Ele não sabia e continuava sem saber quando já estava lá fora.
Quando Marcus saiu, Viktor mudou de tática, agora era a hora de interpretar o menino carente, aquele menino que o irmão mais velho – Marcus – nunca deu atenção.
-Estou tão cansado disso, da minha relação com Marcus. Eu queria tanto poder contar com ele, poder pedir ajuda a ela quando for preciso. Ele é meu irmão mais velho, eu o considero como um pai, mas ele é tão vaidoso, tão orgulhoso, não superou não ter sido escolhido para ser o líder, ele não superou. - lamentou Viktor parecendo estar tão triste e desapontado que Debora sentiu vontade de abraçá-lo e dizer que tudo ia ficar bem, exatamente como ele queria.
Depois de transformar seu irmão num egoísta rancoroso, era a hora de interpretar o  sedutor indiferente.

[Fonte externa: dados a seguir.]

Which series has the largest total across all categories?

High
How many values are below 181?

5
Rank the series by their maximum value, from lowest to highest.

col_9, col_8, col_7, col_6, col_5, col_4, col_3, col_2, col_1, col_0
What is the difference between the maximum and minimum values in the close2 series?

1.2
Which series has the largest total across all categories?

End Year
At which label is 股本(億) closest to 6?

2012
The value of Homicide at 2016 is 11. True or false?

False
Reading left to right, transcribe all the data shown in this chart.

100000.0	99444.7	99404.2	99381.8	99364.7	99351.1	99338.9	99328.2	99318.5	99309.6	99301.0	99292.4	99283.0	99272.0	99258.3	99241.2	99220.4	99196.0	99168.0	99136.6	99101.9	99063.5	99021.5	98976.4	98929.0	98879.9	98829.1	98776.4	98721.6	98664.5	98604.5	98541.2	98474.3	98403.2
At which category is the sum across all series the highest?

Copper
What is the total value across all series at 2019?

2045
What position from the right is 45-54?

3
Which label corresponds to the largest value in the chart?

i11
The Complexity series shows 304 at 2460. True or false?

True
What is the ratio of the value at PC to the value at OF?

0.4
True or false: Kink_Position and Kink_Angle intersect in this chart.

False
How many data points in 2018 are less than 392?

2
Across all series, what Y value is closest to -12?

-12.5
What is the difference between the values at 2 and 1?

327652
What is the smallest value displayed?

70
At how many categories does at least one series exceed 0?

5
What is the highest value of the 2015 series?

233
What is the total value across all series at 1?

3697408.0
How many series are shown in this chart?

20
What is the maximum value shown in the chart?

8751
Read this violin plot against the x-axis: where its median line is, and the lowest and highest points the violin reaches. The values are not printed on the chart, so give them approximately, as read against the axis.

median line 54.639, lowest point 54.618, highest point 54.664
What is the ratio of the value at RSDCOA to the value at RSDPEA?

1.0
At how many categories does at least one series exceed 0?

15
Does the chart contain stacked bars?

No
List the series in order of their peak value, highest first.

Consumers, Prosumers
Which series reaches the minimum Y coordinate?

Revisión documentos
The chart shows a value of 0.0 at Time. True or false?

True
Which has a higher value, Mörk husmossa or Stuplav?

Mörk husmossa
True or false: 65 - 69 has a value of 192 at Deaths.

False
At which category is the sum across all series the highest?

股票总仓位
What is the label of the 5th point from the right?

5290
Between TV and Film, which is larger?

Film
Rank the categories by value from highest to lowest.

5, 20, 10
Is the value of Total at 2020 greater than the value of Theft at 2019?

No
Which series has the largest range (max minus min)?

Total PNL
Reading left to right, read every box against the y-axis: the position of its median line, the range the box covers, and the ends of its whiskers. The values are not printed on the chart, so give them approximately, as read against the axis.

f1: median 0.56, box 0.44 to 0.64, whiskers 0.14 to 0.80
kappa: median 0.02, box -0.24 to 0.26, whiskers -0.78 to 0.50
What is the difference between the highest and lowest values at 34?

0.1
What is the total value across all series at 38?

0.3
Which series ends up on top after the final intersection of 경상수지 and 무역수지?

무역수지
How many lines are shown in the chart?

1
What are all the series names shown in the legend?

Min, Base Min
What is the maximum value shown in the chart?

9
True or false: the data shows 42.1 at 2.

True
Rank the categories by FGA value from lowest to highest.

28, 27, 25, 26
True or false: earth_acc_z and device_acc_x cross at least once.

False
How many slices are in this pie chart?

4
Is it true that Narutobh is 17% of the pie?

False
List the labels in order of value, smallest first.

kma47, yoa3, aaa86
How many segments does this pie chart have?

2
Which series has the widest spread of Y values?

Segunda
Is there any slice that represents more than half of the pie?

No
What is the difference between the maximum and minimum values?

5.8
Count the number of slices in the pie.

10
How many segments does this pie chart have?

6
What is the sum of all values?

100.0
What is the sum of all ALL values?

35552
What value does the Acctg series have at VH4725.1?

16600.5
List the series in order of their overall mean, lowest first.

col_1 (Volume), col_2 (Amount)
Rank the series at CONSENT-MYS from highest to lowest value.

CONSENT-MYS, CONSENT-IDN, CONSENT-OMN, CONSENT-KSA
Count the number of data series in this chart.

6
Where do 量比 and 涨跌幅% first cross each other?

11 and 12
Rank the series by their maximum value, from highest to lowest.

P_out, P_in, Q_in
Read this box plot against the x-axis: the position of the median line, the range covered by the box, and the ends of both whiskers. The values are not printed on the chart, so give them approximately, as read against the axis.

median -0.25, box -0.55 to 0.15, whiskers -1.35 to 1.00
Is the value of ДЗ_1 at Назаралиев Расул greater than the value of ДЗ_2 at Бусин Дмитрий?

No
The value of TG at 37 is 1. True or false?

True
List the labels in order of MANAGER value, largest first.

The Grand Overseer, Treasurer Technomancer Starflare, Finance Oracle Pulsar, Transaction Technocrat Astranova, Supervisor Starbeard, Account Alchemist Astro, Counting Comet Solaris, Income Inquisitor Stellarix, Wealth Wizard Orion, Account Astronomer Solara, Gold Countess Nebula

Então disse que tinha que resolver uns problemas, que estava sempre muito ocupado – ah! Como é difícil ser um líder – e que eles se veriam por ai.
Beijou a mão dela por mais tempo que o habitual e saiu apressado, antes que ela pudesse dizer alguma coisa.
Deixou para trás uma Debora que suspirava feito uma menina apaixonada, uma menina que já estava mais que atrasada para seu primeiro dia de treinamento com um instrutor que sofria de transtorno bipolar.